Directions for this task: The number of lines below holding the string "Fichas" is the only answer wanted.

··········

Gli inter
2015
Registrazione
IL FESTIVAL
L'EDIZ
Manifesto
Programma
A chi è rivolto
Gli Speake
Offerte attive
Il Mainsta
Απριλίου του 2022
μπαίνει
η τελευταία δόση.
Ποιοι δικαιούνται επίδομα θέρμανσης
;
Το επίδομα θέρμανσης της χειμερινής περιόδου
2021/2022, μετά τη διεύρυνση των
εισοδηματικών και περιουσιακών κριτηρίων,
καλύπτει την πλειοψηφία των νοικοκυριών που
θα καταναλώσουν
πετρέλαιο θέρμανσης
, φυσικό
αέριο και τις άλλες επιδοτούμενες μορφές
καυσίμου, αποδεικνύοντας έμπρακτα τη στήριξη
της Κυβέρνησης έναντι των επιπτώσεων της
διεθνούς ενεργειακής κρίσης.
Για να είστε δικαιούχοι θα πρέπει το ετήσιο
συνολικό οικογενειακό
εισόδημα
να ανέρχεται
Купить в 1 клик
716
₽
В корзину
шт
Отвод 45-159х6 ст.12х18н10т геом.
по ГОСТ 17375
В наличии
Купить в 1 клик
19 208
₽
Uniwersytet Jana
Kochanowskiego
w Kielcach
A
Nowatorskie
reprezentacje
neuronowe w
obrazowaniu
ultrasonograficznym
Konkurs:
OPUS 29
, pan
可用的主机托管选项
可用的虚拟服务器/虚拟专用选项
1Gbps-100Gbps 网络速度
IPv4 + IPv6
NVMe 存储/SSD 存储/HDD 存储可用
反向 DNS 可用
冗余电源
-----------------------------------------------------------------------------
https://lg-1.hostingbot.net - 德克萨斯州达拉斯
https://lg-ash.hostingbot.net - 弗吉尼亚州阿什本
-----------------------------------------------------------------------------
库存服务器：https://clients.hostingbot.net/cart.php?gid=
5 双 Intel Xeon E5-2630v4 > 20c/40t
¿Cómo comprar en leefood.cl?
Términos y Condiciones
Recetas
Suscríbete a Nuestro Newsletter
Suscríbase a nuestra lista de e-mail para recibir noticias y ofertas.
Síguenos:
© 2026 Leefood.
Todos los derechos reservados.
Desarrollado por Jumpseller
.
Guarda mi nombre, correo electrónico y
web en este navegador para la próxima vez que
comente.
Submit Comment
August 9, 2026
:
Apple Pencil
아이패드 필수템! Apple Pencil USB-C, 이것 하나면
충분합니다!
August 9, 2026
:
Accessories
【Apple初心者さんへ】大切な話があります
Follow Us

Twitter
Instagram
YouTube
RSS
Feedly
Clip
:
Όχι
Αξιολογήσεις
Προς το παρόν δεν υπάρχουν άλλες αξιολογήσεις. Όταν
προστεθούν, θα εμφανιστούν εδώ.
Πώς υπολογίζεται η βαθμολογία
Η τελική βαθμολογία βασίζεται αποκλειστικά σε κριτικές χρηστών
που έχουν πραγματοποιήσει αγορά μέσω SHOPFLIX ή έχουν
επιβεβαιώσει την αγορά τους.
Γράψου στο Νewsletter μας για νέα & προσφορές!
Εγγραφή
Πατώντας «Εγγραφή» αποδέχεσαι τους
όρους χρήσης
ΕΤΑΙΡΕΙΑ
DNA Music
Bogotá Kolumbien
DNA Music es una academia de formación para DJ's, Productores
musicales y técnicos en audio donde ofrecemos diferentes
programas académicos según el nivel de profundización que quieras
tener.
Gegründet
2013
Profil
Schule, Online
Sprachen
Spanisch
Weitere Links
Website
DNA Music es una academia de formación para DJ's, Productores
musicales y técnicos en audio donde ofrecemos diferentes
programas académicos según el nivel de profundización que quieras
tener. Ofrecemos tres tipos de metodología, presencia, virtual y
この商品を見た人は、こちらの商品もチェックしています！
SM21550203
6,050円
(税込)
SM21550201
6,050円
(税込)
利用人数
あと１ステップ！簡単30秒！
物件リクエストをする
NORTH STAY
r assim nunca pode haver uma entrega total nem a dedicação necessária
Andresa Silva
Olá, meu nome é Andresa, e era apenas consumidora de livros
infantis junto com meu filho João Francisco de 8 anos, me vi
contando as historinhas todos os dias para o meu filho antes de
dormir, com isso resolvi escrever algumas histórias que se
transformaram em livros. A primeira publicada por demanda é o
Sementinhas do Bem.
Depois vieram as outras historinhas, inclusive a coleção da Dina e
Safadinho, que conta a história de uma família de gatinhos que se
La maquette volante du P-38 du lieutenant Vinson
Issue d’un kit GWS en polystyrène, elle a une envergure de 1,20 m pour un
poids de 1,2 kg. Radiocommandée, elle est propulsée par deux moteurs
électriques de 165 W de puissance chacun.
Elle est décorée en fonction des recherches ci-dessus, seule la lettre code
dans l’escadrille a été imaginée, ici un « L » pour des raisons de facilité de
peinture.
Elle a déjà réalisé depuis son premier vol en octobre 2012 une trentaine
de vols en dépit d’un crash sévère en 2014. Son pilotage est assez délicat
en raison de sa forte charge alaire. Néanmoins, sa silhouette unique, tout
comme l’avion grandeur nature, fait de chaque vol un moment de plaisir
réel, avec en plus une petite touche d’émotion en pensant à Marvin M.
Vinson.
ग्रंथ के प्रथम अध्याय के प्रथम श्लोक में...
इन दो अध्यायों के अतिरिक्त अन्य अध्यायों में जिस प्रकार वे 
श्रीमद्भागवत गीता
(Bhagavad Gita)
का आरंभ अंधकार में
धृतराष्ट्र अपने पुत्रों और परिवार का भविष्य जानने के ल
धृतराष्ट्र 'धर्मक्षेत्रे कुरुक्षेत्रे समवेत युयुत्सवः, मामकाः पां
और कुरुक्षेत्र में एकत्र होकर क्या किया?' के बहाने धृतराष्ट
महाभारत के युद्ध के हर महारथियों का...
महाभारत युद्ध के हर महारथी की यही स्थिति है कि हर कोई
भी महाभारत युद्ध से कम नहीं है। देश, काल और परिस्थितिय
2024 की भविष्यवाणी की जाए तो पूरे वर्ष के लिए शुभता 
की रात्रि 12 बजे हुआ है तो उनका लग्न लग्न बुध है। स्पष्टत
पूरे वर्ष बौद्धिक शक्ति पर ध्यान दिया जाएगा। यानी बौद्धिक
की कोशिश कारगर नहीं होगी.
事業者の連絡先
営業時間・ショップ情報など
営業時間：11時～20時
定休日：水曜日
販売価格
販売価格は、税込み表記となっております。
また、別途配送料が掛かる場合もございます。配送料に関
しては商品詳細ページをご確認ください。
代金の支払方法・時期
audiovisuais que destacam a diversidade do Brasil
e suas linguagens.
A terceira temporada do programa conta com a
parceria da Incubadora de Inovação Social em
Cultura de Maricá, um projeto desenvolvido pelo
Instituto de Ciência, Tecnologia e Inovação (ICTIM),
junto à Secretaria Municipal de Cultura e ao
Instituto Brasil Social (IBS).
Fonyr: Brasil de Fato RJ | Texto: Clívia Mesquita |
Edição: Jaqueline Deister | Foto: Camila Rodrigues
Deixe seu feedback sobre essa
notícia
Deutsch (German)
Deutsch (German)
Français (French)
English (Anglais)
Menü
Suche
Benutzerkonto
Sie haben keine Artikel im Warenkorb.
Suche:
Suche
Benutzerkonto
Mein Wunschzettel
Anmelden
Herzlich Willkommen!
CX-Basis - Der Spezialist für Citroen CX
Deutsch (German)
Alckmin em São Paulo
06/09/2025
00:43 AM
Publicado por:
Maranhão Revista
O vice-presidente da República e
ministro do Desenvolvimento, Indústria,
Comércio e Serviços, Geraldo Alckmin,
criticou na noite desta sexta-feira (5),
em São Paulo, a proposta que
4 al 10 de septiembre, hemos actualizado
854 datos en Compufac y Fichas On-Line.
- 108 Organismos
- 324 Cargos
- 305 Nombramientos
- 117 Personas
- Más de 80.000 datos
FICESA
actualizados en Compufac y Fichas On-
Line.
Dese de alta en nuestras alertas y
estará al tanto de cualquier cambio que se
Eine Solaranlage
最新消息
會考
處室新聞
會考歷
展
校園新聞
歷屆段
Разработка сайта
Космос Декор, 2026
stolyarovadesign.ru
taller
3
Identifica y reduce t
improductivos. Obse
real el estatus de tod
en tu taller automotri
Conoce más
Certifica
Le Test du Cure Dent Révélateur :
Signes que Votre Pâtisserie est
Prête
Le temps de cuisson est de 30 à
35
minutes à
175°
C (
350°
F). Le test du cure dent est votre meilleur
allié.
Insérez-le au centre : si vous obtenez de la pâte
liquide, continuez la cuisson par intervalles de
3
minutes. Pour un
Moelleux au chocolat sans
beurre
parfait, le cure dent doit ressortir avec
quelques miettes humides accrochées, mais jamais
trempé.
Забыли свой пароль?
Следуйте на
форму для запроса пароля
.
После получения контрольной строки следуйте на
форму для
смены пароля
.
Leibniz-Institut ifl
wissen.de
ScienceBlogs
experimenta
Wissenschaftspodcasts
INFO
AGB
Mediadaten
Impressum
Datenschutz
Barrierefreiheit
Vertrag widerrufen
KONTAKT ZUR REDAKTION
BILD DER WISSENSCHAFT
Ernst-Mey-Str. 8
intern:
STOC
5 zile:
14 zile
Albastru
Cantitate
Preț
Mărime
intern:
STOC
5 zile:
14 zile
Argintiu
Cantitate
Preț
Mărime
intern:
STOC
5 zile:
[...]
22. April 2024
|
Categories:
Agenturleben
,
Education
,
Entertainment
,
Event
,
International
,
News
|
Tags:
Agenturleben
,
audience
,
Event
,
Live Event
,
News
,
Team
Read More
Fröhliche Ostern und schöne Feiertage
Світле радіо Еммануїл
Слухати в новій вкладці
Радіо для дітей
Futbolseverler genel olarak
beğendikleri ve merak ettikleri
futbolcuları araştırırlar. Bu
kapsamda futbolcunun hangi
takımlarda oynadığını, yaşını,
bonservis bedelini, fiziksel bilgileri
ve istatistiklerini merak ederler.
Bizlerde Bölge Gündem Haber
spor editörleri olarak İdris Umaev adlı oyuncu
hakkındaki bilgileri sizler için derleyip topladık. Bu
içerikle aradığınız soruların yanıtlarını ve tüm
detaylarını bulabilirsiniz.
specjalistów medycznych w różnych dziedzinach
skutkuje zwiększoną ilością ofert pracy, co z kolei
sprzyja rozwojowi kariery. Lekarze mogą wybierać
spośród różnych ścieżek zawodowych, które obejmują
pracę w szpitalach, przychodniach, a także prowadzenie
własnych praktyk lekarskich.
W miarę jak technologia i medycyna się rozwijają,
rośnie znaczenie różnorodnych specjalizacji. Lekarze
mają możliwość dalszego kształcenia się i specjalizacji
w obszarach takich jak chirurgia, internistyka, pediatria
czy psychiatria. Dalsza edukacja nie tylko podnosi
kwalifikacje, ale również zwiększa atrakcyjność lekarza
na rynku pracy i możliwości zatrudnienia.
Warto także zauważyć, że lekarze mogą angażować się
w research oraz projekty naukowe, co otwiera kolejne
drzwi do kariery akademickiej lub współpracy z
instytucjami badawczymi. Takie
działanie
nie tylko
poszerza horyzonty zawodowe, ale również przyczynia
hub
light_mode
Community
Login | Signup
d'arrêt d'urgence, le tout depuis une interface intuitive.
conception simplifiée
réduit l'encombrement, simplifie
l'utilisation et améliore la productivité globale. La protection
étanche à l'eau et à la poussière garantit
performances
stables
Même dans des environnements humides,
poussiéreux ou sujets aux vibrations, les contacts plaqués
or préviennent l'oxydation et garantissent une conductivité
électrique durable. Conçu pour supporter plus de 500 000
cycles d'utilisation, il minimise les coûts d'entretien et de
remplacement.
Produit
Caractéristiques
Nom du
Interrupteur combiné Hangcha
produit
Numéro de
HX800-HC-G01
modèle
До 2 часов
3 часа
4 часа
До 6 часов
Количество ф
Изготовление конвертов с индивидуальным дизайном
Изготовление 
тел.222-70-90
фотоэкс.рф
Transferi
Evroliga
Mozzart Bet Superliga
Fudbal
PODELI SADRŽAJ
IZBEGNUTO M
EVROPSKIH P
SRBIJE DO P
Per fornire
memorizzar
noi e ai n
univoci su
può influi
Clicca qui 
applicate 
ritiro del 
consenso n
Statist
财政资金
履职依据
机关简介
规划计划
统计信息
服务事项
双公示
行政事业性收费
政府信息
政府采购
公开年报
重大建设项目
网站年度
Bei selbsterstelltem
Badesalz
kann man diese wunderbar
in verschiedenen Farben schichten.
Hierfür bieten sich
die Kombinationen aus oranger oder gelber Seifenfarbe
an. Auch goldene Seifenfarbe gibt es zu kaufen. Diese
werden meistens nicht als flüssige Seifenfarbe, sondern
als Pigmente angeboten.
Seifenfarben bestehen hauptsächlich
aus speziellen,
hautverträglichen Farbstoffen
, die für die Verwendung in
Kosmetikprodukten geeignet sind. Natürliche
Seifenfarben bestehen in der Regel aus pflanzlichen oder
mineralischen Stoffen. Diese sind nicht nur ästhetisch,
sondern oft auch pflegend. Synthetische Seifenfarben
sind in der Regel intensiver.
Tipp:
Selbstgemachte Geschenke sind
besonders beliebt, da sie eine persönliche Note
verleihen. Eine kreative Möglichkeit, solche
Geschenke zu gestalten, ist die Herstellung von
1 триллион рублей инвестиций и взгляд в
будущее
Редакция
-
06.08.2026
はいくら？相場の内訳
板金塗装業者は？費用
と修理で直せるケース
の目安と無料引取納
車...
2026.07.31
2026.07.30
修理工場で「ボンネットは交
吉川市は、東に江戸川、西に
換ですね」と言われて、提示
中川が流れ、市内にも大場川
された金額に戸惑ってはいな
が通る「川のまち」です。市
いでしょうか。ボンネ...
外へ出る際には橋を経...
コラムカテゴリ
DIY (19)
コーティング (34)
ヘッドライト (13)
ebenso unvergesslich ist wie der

··········

Answer to the exercise: 2